Just as al Qaeda continues to plot against heavily guarded embassies and military bases, airports remain a central target for the terror group. Most important, al Qaeda is still intent on hijacking commercial airliners, as a few examples demonstrate. In May 2003, three armed men were arrested in Jeddah before boarding a Saudi Airlines flight; they planned to gain control of the plane and fly it into a building. And in August, after the raid of an al Qaeda safe house, officials learned of a plot to hijack a plane in England and crash it into an unnamed target. Intelligence indicated that operatives might conceal weapons in everyday objects, such as a camera flash, in order to sneak them onto the plane.

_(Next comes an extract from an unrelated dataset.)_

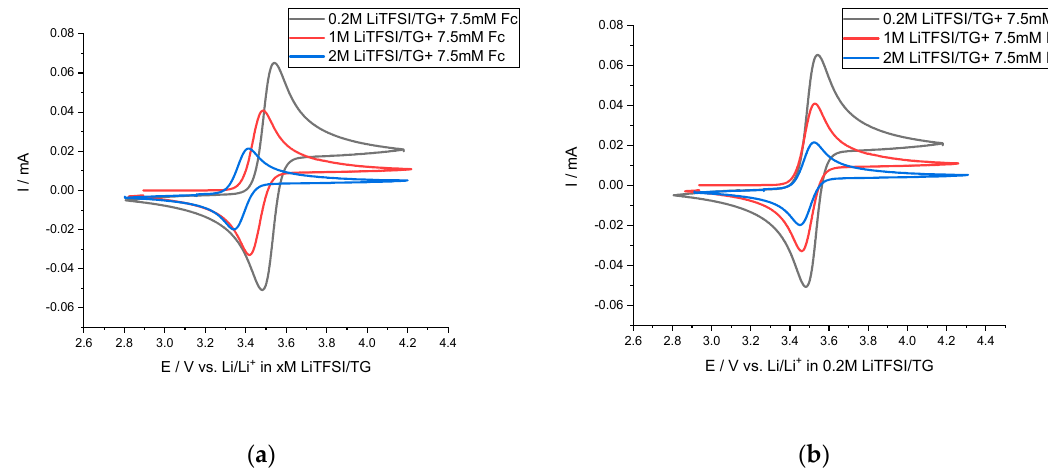
Figure 3. a) Cyclic voltammograms (CVs) recorded for three different concentrations, b) CVs Figure 3. ( a ) Cyclic voltammograms (CVs) recorded for three di ff erent concentrations, ( b ) CVs rescaled rescaled according to the reference potential of 0.2 M LiTFSI/TG : WE: Au disk, CE/RE: Li strip according to the reference potential of 0.2 M LiTFSI / TG: WE: Au disk, CE / RE: Li strip immersed in the immersed in the respective electrolyte under study, sweep rate: 10 mV/s. Here, x = 0.2, 1 , 2 M. respective electrolyte under study, sweep rate: 10 mV / s. Here, x = 0.2, 1, 2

Al Qaeda has also exhibited a desire to attack passengers on the ground. As a case in point, authorities in Thailand recently arrested a man planning to attack El Al passengers at Bangkok International Airport.
Although this compilation of terrorist plots is inherently incomplete due to the large amount of highly sensitive information that remains classified, it is still very clear that security improvements have not led al Qaeda to shift its focus away from hard targets. Placing too much credence in the soft-target theory is dangerous because it leads to a sense of resignation, encapsulated in the counterterrorism official’s assessment that “there may not be much we can do.” Not only must there continue to be a heavy emphasis placed on aggressive intelligence gathering, but there must also be a sustained drive to continue to improve security at high-value targets such as embassies and airports. Recently documented security gaps at U.S. airports, including a breach of the runway at New York’s JFK airport and the admission by Transportation Security Administration chief James Loy that box cutters can still be smuggled onto airplanes, highlight the work that remains to be done.
–Josh Lefkowitz is a terrorism analyst at the Investigative Project.